Introduction: Monitoring of Two Garage Doors

In 2016 we moved to a new house, where the garage doors are located in a way you can’t see them from the main entrance of the house. So you can’t be sure if the doors are closed or open. For monitoring only, the former owners installed a press switch. But the circuit was completely driven with 230 volts, which I found too dangerous.

Because the garage doors were over 30 years old and one door was stuck very often, we decided to exchange both doors and change the monitoring.

We decided to get new garage doors from HÖRMANN, they are easy to get here in Germany and they have all the necessary features. You can use the built-in remote control with encrypted signal, external switches and you have a dry contact for other electrical circuits.

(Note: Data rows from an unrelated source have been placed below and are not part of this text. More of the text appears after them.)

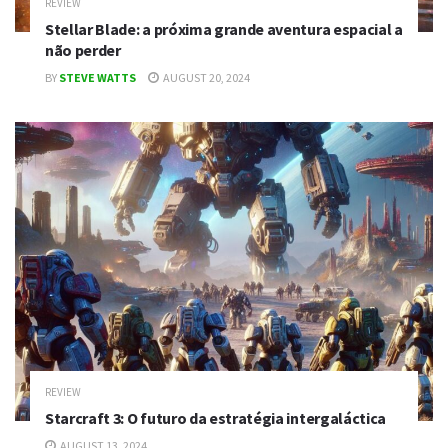
REVIEW
Stellar Blade: a próxima grande aventura espacial a
não perder
BY
STEVE WATTS
AUGUST 20, 2024
REVIEW
Starcraft 3: O futuro da estratégia intergaláctica
AUGUST 13, 2024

Step 1: The Circuit With an Arduino

As I already did a lot of experiments with Arduino and Raspberry, I decided to use Arduino for this project. Arduino has enough contacts and is very easy to use. Power is available in the garage, and for the Status LED on the side of the Garage (Step 0) there is only a very small hole necessary. I used an Arduino Nano, because it is very small and consumes only very little power.

For monitoring I attached finally 4 LEDs, one red status LED on the outside (Step 0) and three on the small circuit box in the garage (Step 2). On the box there a three, a green one if the left door is open, a yellow one if the right door is open and a red one shows the same status as the outside Status LED. You don’t need the three additional LEDs on the inside, but I wanted to see the different states. Each LED is on one pin on the Arduino Nano.

I attached a reed contact to each garage door (Step 3) contacted to pins of the Arduino (one for each door). (If you don’t know a reed contact: A reed contact stays open in normal mode and closes if a magnet comes in the near range. So you can put the electrical part on the fixed wall and you only have to put a magnet on the moving part (Step 3).)

Finally I attached a 5V power supply to the circuit, put it all into a small case and mounted it to the wall in the garage. This system works now really flawless and without errors for more than three years.

Step 2: The Control Box Is Working

On the left you can see the power connector, a 5V 500mA power supply is attached via 5.5/2.1mm connector plug.

In the middle is the Arduino Nano on a small circuit board, on the upper side (red and black) power connections for the Arduino. The two black wires on the lower left side are connected to common ground. The next green cables connects to reed contact left door, the yellow to right door. All red cables go to LEDs and have a resistor with 220 Ohm in between. From left to right they connect to Status LED outside, green LED, yellow LED, red LED.

On the right side you can see the connector to the external components. I used an old 6 pin audio connector I already had in my workshop. Connected to external components are common ground (black), left door reed contact (green), right door reed contact (yellow) and external status LED (red).

Step 3: Reed Contacts and Conclusion

For me the project is closed for now. In addition a lot of other things are possible: door opening and closing with RFID chips, a Bluetooth connector or NFC. Until now I didn’t necessitate one of these features, but they can be implemented very easily, there are a lot of pins available on the Arduino.